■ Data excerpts

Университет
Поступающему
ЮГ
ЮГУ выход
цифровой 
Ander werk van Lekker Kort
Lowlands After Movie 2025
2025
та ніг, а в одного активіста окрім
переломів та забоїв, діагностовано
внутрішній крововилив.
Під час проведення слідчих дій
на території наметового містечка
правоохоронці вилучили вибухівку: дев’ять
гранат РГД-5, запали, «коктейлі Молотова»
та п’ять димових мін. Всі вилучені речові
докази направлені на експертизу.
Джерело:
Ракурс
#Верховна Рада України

■ Assigned task
All lines from the one with "Lowlands After Movie 2025" through the final line above are to be quoted exactly; quote no other line.

■ Result for this exercise
Lowlands After Movie 2025
2025
та ніг, а в одного активіста окрім
переломів та забоїв, діагностовано
внутрішній крововилив.
Під час проведення слідчих дій
на території наметового містечка
правоохоронці вилучили вибухівку: дев’ять
гранат РГД-5, запали, «коктейлі Молотова»
та п’ять димових мін. Всі вилучені речові
докази направлені на експертизу.
Джерело:
Ракурс
#Верховна Рада України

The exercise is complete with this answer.